How Trusts are Taxed in Canada
Taxation of Trusts
The taxation of trusts and their beneficiaries are dealt with under Sections 104 to 108, inclusive, of the ITA. The fundamental principle with respect to taxation of trusts and estates is given in Subsection 104(2) of the ITA, which considers a trust or estate to be an “individual” for tax purposes. A trust (which includes estates) created by a will, also known as a testamentary trust, and the estate of a taxpayer who has died intestate are both treated, for tax purposes, as trusts. Consequently, inter vivos and testamentary trusts and estates are made distinct taxable entities. However, the estate of a deceased is separate and distinct from the deceased for tax purposes. The income of the deceased is taxable until the day of death and any income after that time is taxed separately as the estate’s income. An important and useful exception to this principle is given under ITA, s. 164(6), permitting the estate to transfer capital losses and terminal losses incurred during its first taxation year against the deceased’s income in the year of death. Considering that a trust or estate can own property or even carry on a business, it is subject to income tax on the taxable income derived from the property or earned from the business, including any taxable capital gain and recapture incurred on the sale of its capital or depreciable property.
A trust or estate can also be regarded as a channel for tax purposes because the incomes of the trust flow out to its beneficiaries for them to spend as they like. Naturally, such amounts are regarded as income to the beneficiaries and, in order to ensure that the trust is not taxed on the same income twice, the ITA provides the trust with a deduction for all amounts going out to beneficiaries.
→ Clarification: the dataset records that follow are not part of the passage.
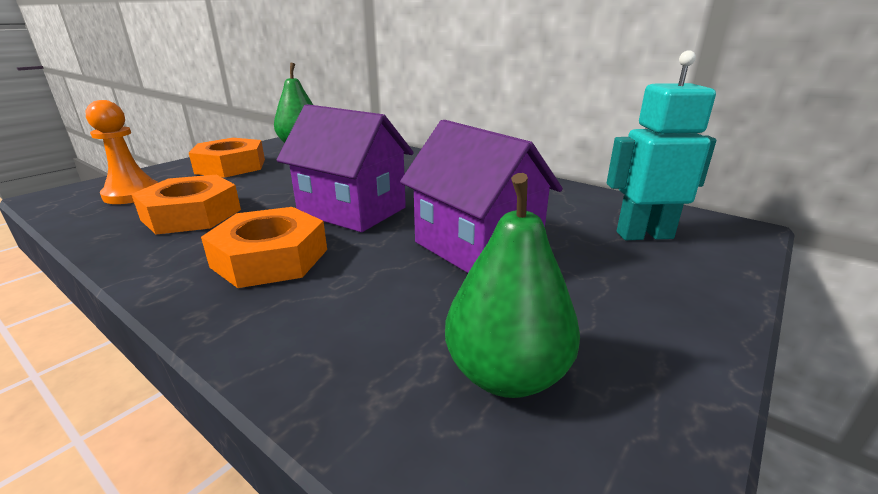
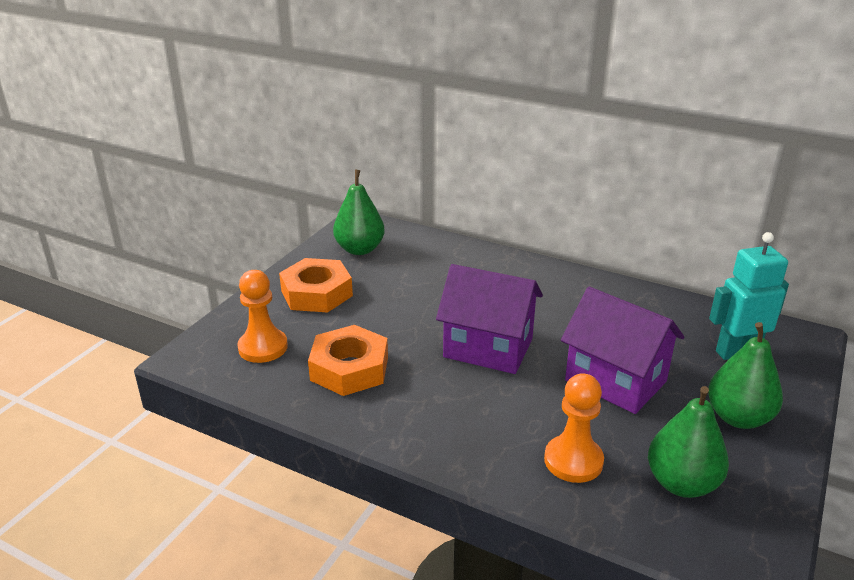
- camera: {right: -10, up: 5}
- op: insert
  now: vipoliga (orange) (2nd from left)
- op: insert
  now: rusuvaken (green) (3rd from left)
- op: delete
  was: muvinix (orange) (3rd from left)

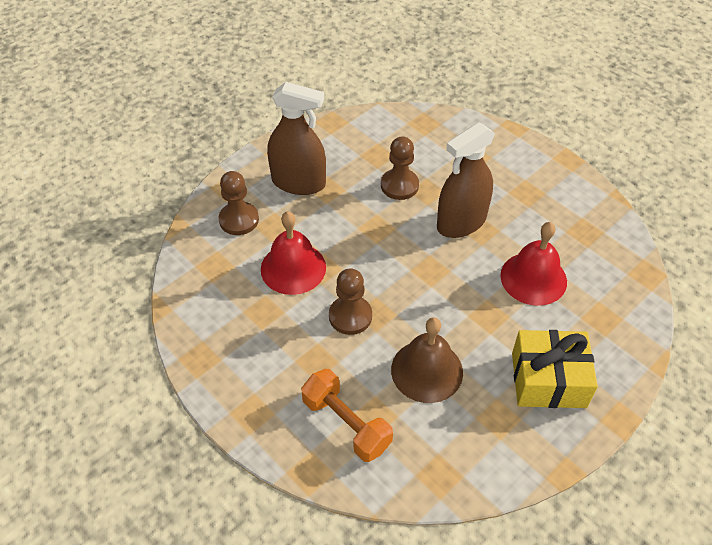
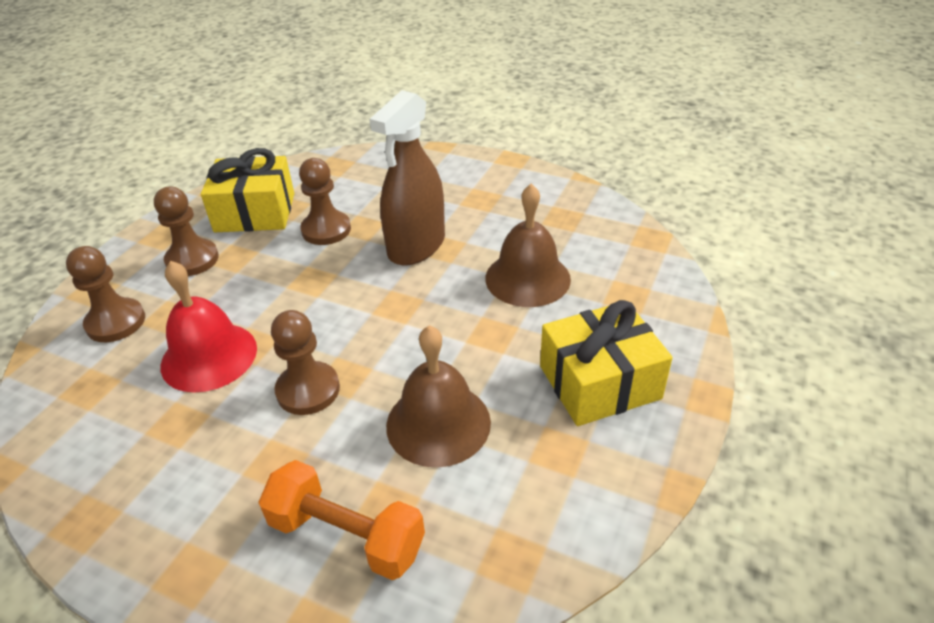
- camera: {right: -20, up: -10}
- op: replace
  was: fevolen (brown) (1st from left)
  now: vipoliga (brown) (2nd from left)
- op: insert
  now: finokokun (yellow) (1st from left)
- op: recolor
  was: mudibasin (red) (2nd from left)
  now: mudibasin (brown) (2nd from left)

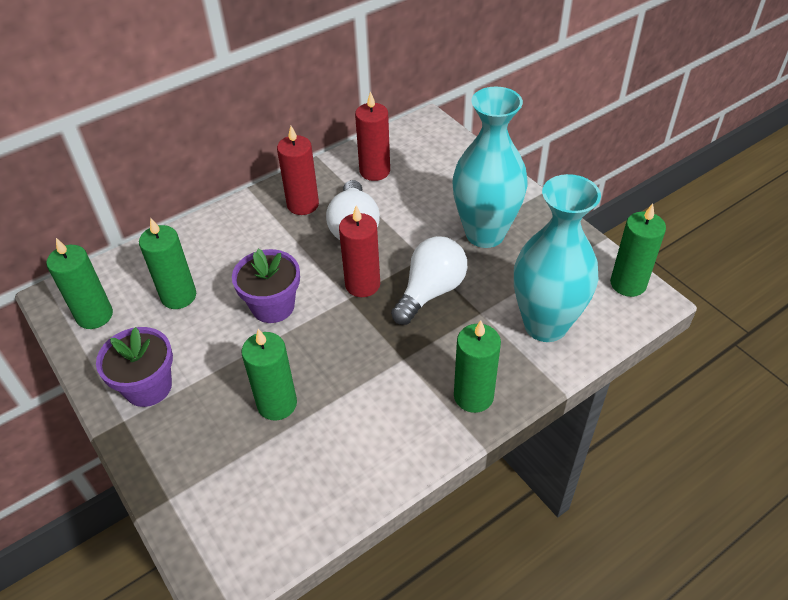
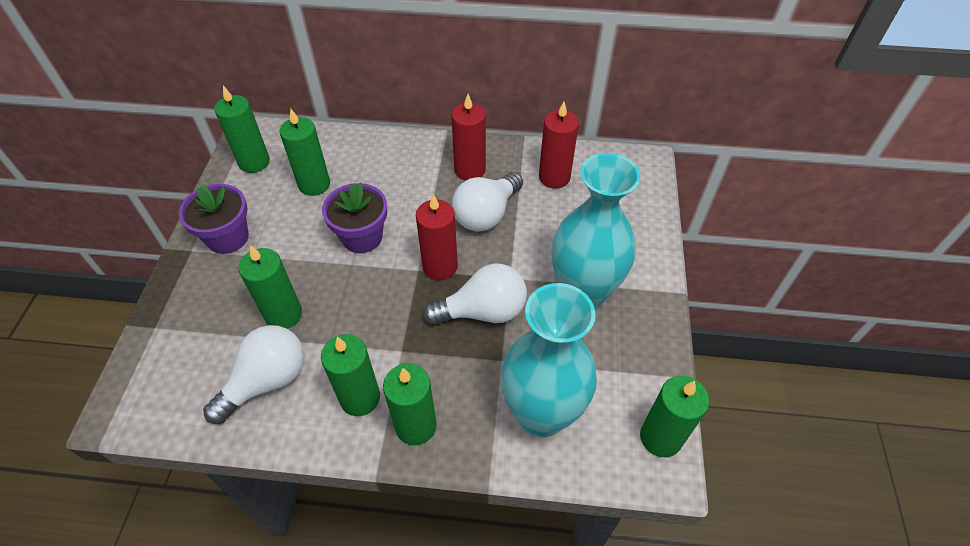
- camera: {right: 40, up: 5}
- op: insert
  now: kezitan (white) (1st from left)
- op: insert
  now: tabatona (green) (4th from left)

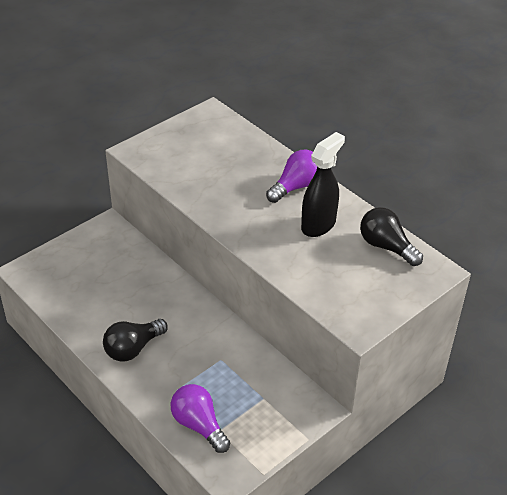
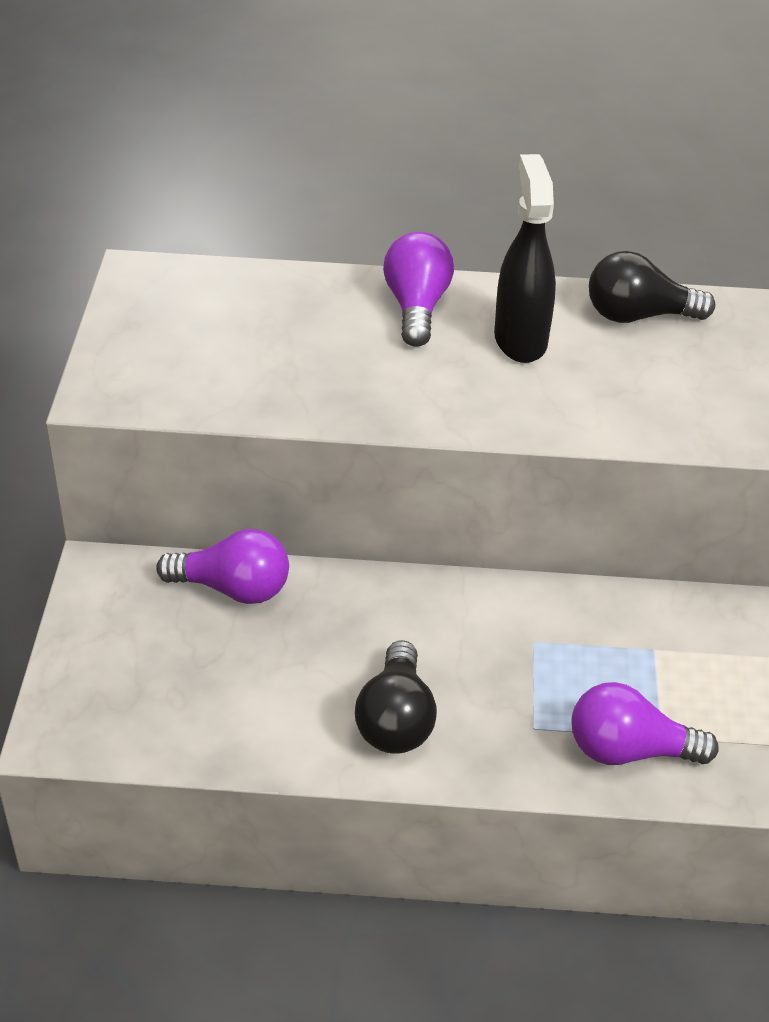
- camera: {right: -45, up: 0}
- op: insert
  now: kezitan (purple) (1st from left)

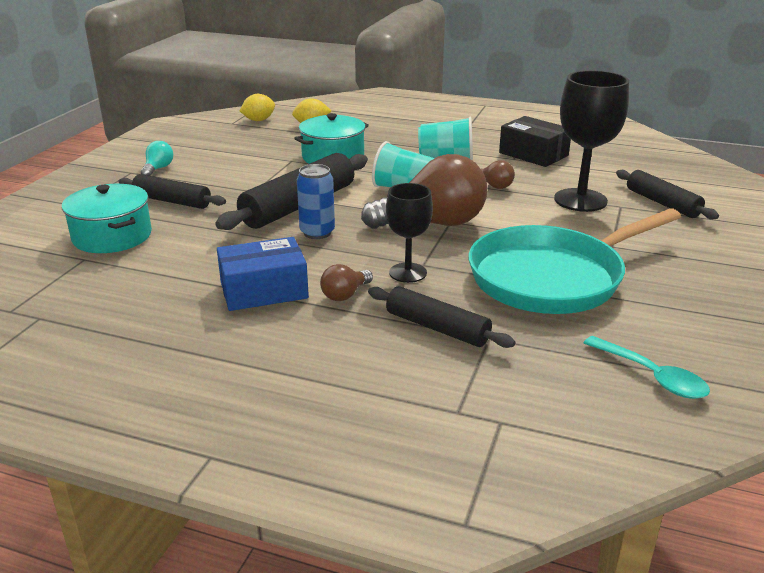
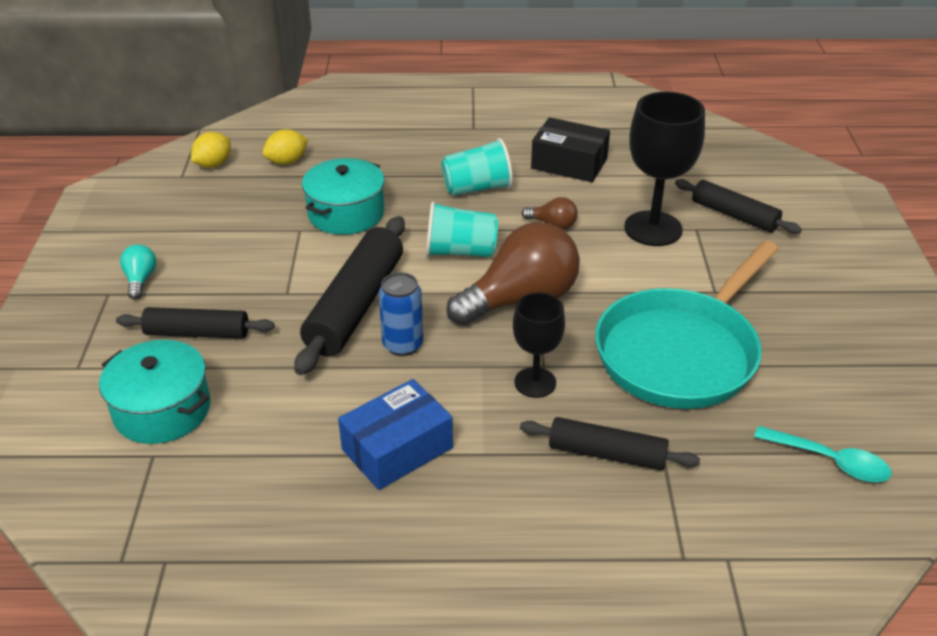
- camera: {right: -20, up: 10}
- op: delete
  was: kezitan (brown) (1st from left)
There are two situations in which a trust or estate may flow income through to its beneficiaries and claim a deduction:
1) Where the trust or estate actually distributes the income to its beneficiaries; and
2) Where the income is “payable”, although not actually paid, to the beneficiaries.
Though there are no provisions in the ITA for determining the residence of a trust or estate, subsection 104(1) of the ITA states that a reference to a trust or estate in the ITA is to be read as a reference to the trustee, executor, or other legal representative “having ownership or control of the trust property”. As the clause indicates, the relevance of the residence of the trustees becomes a question of fact to be determined according to the circumstances in each case. In general, a trust is considered to be located where the trustee, executor, administrator, or other legal representative who manages the trust or controls the trust’s assets resides.
For an inter vivos trust, the taxation year has to always coincide with the calendar year (ITA, ss. 104(2) and 249(1)). The taxation year, for a testamentary trust or estate could (but need not) be the calendar year. Under ITA, s. 104(23) it can be the period for which the accounts of the trust are ordinarily made up, or, in the absence of an established practice, any period adopted by the trustees for that purpose, provided the period does not exceed twelve months. The day after the death of the taxpayer is the beginning of the first taxation period of a testamentary trust, which ends at any time within the next twelve months selected by the trustees. For maximum deferral of tax, usually the fiscal year of a testamentary trust or estate is based on the twelve month period following the day of the taxpayer’s death. However, for convenience of accounting or timing of income, a personal representative would perhaps like to select some other fiscal period. A change in the taxation year of a testamentary trust can only be made with the permission of the Minister of National Revenue.